Doing the same thing for a DFA is quite a bit easier, as we immediately know the length of each set of transition states; one. This allows us to remove all of the logic from the printer that worries about how many spaces to include in order to pretty print our tables.

def toTable() = {
  val lengthOfLargestStateLabel = dfa.states.length.toString.length

  def printStateLabel(state: Int) = state + (" " * (lengthOfLargestStateLabel + 2 - state.toString.length))

  val titleLine = "|   " + (" " * lengthOfLargestStateLabel) + "|" + dfa.alpha.zipWithIndex.map(a => " " + a._1 + "  |").mkString + "\n"
  val titleBorder = "|---" + (" " * lengthOfLargestStateLabel) + "|" + dfa.alpha.zipWithIndex.map(a => "--- " + "|").mkString + "\n"
  val detailRows = dfa.states.zipWithIndex.map(s => "| " + printStateLabel(s._2) + "|" + s._1.zipWithIndex.map(a => a._1 +  "   |").mkString).mkString("\n")
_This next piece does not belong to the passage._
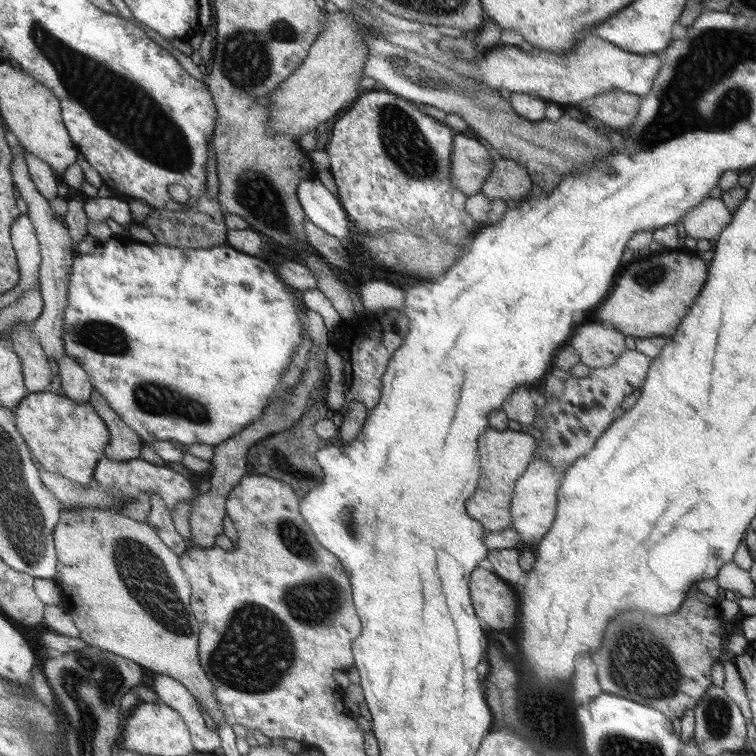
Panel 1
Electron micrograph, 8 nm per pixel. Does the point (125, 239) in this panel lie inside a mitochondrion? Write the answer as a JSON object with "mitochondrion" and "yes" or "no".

  titleLine + titleBorder + detailRows
}

The transition table for a DFA for the simple Regex pattern a|b Regex pattern looks like this:

| | a | b | c | d | e | f | g | h | i | j | k | l | m | n | o | p | q | r | s | t | u | v | w | x | y | z | |--- |--- |--- |--- |--- |--- |--- |--- |--- |--- |--- |--- |--- |--- |--- |--- |--- |--- |--- |--- |--- |--- |--- |--- |--- |--- |--- | | 0 |0 |0 |0 |0 |0 |0 |0 |0 |0 |0 |0 |0 |0 |0 |0 |0 |0 |0 |0 |0 |0 |0 |0 |0 |0 |0 | | 1 |2 |3 |0 |0 |0 |0 |0 |0 |0 |0 |0 |0 |0 |0 |0 |0 |0 |0 |0 |0 |0 |0 |0 |0 |0 |0 | | 2 |0 |0 |0 |0 |0 |0 |0 |0 |0 |0 |0 |0 |0 |0 |0 |0 |0 |0 |0 |0 |0 |0 |0 |0 |0 |0 | | 3 |0 |0 |0 |0 |0 |0 |0 |0 |0 |0 |0 |0 |0 |0 |0 |0 |0 |0 |0 |0 |0 |0 |0 |0 |0 |0 |

Which again, is much easier to use in a test:

it should "generate a DFA for a simple union of two characters" in {
   val dfa = new Regex("a|b").toNFA().toDFA()
   val printer = new DFAPrinter(dfa)
   val expectedTable =
     "|    | a  | b  | c  | d  | e  | f  | g  | h  | i  | j  | k  | l  | m  | n  | o  | p  | q  | r  | s  | t  | u  | v  | w  | x  | y  | z  |\n" +
     "|--- |--- |--- |--- |--- |--- |--- |--- |--- |--- |--- |--- |--- |--- |--- |--- |--- |--- |--- |--- |--- |--- |--- |--- |--- |--- |--- |\n" +
     "| 0  |0   |0   |0   |0   |0   |0   |0   |0   |0   |0   |0   |0   |0   |0   |0   |0   |0   |0   |0   |0   |0   |0   |0   |0   |0   |0   |\n" +
     "| 1  |2   |3   |0   |0   |0   |0   |0   |0   |0   |0   |0   |0   |0   |0   |0   |0   |0   |0   |0   |0   |0   |0   |0   |0   |0   |0   |\n" +
     "| 2  |0   |0   |0   |0   |0   |0   |0   |0   |0   |0   |0   |0   |0   |0   |0   |0   |0   |0   |0   |0   |0   |0   |0   |0   |0   |0   |\n" +
     "| 3  |0   |0   |0   |0   |0   |0   |0   |0   |0   |0   |0   |0   |0   |0   |0   |0   |0   |0   |0   |0   |0   |0   |0   |0   |0   |0   |"
   assert(printer.toTable == expectedTable)
   printer.outputGraphViz("output/union_dfa.dot")
   "dot -T png output/union_dfa.dot -o output/union_dfa.png" !
 }

In Conclusion

I'm now going through the process of taking a bunch of interesting Regex patterns and turning them into these transition table based unit tests. This puts us in a good place for future blog posts, where I will start to expand upon and optimise this rudimentary Regex engine.